**The request:** Continue the book review about the Karilov yeshiva memoir, picking up after its final sentence.

**Extract provided:**
+---+

This transition eventually saw Moshe Aharon pursue an academic career first in Palestine[21] and later in America (a move which was to eventually spare him from the ravages of the Holocaust). While a letter from Moshe Aharon’s brother in law (p. 232) indicates that R. Simcha Zelig was unaware as to the secular nature of these studies, there can be no doubt that the author is correct in surmising (p. 145) that R. Simcha Zelig’s acquiescence to Moshe Aharon’s desire to pursue secular studies was a direct result of the outcome his earlier chinuch approach had had on Moshe Aharon’s older brothers.
Besides for his grandfather, the author was also privileged to study under various other great Torah personalities including the Alter of Slabodka (R. Nosson Tzvi Finkel), R. Shlomo Heiman, R. Aharon Kotler, R. Isser Zalman Meltzer and the dynamic young Rosh Mesivta of Karilov, R. Yechezkel of Trestina.
The latter was later to become famous in his capacity as Rosh Yeshiva in the preparatory mesivta in Slabodka and his well known by the title of his work Divrei Yechezkel, a classic work of lomdus in the yeshiva world. Yet, precious little is known about the Karilov chapter in his life,[22] and this memoir, with its focus on the Karilov yeshiva, provides a valuable contribution to his biography.
Special attention may be drawn to the lauditory description of his personality, as well as the unique relationship he shared with his students. Of particular interest is the depiction of the inspirational late-night hashkafa sessions he often held with his students (pp. 111-114).[23] Inasmuch as most people today know him only as R. Yechezkel Berstein,[24] or, as mentioned, by the title of his work Divrei Yechezkel, it would be beneficial to have that had the connection drawn out in the book.

+---+

[Stored data]
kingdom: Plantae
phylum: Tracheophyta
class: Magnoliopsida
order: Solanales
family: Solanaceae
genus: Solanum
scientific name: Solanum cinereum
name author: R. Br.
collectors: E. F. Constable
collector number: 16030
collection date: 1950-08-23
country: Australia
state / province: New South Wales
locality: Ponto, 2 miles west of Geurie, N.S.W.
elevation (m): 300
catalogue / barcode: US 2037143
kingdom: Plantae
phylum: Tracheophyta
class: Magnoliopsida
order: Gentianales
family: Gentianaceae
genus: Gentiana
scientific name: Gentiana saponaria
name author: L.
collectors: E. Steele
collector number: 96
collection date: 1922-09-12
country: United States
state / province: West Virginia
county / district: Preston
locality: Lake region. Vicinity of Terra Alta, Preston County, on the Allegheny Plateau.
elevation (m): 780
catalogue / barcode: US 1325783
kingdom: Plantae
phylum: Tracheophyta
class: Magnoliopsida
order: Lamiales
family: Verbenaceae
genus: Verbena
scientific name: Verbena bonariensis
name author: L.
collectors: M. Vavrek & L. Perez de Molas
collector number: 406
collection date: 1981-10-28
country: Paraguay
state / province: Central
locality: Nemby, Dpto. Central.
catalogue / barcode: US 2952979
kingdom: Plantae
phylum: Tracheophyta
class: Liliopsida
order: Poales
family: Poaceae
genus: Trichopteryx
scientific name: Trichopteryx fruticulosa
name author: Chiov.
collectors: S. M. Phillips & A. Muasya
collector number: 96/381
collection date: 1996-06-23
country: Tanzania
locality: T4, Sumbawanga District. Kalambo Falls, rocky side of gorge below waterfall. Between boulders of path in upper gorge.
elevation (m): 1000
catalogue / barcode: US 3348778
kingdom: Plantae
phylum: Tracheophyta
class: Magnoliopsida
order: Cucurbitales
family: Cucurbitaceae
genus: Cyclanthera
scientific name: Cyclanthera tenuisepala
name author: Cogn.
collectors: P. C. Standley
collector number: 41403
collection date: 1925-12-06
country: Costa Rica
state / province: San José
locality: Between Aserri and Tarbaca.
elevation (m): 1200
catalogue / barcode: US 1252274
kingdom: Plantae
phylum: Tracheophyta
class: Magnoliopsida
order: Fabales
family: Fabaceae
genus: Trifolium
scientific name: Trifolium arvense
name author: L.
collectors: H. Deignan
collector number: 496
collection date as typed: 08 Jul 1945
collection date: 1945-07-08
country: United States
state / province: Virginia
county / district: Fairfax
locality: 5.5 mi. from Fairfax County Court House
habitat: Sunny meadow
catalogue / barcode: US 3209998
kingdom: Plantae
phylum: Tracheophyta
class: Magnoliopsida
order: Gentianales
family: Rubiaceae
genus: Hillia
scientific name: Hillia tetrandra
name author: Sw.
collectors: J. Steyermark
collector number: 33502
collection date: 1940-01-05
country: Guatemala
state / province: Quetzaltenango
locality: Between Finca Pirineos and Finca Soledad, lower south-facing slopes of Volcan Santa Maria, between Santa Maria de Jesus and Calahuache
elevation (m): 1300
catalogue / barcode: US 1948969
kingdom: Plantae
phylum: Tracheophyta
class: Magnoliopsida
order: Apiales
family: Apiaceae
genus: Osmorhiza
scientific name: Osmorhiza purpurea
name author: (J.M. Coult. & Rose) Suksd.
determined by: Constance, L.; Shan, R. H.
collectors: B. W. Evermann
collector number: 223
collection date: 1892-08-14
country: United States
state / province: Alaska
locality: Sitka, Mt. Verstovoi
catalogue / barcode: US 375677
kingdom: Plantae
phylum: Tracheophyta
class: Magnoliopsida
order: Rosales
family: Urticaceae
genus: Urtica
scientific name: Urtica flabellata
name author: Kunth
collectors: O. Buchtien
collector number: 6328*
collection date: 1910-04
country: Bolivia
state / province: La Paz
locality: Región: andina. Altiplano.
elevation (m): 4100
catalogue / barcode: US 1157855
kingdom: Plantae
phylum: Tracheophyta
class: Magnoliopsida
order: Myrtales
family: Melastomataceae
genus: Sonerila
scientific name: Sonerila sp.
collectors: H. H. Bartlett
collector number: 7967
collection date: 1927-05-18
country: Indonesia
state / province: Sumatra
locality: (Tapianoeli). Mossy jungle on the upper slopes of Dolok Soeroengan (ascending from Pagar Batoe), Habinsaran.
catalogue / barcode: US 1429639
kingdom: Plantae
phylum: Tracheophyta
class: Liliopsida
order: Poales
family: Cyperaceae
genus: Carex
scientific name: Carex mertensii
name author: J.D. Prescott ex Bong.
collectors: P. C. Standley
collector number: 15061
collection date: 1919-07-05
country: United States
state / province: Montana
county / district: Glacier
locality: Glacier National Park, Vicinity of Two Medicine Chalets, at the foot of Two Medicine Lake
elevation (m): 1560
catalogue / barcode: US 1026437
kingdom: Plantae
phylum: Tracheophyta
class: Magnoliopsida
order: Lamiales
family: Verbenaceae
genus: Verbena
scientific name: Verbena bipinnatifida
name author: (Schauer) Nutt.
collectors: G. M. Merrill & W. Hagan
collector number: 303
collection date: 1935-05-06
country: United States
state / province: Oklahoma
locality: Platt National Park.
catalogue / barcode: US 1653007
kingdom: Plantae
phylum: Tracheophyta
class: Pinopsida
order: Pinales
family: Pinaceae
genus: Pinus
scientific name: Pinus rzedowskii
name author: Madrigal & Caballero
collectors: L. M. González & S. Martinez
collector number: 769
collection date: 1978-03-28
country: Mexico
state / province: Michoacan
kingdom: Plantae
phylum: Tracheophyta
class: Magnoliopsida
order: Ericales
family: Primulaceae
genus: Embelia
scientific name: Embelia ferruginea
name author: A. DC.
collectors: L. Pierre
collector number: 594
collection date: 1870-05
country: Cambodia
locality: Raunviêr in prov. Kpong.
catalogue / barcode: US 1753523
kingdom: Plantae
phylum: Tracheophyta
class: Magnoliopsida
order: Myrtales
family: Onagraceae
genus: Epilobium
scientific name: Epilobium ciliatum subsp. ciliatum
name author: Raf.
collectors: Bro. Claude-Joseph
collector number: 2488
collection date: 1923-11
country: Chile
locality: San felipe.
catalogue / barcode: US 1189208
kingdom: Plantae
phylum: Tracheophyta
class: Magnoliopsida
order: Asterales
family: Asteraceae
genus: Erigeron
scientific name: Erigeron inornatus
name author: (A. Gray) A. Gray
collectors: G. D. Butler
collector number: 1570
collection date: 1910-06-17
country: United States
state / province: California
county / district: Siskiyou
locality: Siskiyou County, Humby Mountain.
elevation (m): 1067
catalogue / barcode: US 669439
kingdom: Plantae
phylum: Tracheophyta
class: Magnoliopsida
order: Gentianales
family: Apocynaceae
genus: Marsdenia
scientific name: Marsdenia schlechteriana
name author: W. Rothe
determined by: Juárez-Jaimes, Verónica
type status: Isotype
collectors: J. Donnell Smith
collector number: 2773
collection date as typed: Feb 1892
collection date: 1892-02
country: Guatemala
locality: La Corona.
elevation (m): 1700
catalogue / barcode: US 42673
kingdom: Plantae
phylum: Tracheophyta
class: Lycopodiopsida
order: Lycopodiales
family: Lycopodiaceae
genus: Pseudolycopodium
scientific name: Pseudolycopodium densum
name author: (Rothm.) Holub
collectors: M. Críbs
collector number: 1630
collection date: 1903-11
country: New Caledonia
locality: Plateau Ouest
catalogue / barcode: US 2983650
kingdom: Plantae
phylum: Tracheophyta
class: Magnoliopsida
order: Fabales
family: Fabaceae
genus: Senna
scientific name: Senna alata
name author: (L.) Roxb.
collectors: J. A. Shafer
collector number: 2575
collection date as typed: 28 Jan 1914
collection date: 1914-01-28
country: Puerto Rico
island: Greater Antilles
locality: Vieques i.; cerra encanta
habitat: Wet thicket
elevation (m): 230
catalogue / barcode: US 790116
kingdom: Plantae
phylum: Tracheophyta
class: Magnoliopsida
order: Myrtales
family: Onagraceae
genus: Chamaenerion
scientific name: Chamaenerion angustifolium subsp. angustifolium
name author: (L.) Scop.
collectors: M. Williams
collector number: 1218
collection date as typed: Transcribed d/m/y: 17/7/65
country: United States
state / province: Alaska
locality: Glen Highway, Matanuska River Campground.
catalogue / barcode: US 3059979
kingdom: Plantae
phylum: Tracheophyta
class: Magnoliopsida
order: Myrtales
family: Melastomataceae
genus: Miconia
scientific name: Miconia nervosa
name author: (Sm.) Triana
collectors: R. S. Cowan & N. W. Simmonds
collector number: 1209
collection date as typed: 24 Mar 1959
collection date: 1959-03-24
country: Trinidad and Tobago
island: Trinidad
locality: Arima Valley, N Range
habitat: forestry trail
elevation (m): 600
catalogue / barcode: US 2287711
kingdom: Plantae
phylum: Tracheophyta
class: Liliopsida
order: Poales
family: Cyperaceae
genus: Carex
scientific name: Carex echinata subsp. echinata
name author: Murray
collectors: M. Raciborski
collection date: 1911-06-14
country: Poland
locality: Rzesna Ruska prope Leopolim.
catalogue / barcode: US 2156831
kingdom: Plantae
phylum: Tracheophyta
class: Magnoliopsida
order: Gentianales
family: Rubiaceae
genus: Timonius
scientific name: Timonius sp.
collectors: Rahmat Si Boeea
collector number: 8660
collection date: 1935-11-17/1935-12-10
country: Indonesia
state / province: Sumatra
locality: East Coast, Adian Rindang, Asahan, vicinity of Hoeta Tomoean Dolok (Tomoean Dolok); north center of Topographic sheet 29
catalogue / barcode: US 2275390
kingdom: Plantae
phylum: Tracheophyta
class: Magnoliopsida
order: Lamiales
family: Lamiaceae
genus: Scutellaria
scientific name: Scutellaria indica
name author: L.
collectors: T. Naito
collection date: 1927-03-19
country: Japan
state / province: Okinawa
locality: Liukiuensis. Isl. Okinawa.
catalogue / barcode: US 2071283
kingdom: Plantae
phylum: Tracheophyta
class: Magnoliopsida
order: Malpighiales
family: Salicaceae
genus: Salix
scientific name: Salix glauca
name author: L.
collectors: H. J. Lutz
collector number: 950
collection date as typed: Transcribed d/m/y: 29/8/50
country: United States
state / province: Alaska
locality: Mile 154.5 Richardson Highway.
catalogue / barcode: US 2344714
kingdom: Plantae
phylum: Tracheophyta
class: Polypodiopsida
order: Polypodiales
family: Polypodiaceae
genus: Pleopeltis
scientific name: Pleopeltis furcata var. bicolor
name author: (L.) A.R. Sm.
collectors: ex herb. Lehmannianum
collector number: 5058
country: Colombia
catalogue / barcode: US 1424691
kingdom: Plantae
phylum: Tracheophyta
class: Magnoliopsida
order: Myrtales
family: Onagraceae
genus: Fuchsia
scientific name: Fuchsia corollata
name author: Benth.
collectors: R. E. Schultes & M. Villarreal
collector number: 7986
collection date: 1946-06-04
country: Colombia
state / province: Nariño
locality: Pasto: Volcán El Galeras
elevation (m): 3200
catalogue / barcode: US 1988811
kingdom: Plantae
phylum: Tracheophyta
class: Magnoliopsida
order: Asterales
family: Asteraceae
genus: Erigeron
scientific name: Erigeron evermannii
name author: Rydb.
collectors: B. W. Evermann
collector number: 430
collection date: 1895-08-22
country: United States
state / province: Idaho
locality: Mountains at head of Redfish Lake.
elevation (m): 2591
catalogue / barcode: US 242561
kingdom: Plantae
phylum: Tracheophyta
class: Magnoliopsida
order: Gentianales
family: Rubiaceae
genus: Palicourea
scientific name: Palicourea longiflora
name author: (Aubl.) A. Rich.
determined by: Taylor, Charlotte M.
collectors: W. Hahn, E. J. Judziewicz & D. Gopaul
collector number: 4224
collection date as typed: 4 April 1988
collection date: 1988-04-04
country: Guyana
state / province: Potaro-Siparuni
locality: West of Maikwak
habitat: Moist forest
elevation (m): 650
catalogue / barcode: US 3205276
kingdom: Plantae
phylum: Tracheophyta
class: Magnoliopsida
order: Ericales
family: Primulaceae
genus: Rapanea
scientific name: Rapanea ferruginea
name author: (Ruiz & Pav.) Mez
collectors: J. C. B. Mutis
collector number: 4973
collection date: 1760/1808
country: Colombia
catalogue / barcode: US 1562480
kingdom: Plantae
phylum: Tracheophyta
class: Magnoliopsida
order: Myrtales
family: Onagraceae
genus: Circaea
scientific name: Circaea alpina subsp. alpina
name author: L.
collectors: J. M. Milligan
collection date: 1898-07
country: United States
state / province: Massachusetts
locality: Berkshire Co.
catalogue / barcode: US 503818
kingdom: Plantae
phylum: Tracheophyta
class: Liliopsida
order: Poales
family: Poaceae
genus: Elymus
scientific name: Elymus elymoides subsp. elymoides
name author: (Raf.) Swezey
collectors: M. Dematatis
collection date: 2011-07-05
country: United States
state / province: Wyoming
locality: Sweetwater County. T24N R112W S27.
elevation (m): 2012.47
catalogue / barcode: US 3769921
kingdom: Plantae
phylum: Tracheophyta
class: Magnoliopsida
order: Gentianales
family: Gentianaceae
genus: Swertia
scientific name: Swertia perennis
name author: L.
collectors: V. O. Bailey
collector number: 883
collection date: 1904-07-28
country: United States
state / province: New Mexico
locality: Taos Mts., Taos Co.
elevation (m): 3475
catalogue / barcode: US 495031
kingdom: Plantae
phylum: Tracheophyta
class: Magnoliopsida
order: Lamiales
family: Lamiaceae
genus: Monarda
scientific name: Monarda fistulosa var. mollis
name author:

+---+

**Reply:**
The book contains various other tidbits concerning many of these personalities which readers will certainly find interesting. However, it is worth pointing out the difficulty involved in identifying them as sometimes various colloquialism are used in referring to these people. The difficulty is often exacerbated by the different spellings employed for some of these names. We have already seen that R. Shach has alternately been referred to as ‘the Vabulniker’ and ‘the student Babulnikai’. Apparently, in the Hebrew original, the author had spelled וואבולניקי – which he pronounced orally as ‘Vabulniki’ – as באבולניקאי which was transliterated as ‘Babulnikai’. Similarly R. Aharon Kotler has been called R. Aharon Pines, ‘R. Aharon of Svislovitzch’ and ‘the Iluy of Sabislovitch’. R. Shlomo Heiman too, is alternately referred to as ‘Rav
Shlomo Heiman Ha-pritizi’ or ‘Rav Shlomo of Poritz’.
Compounding the problem is the fact that each name is listed separately in the index, and instances where only the colloquialism is used without a last name are often not included. Perhaps this is because the index was produced with electronic search engines according to spelling and therefore did not combine various entries for one person when the spelling was different. Yet, what this gains in expedience and convenience is offset by the frustration one encounters when trying to search for references using a last name which doesn’t appear in all the occurrences. (I might add that it also makes for the inclusion of some unorthodox entries, such as ‘Sha’agat, Arye’).
If this book is republished it may be prudent for the sake of uniformity to streamline the names and titles used throughout the book. Similarly, care should be taken in the phonetic spelling of other Hebraic phrases such as רב דמתא (meaning the rabbi of the city) which has been spelled as ‘Rav Damta’ on p. 105, and thus appears to be someone’s name.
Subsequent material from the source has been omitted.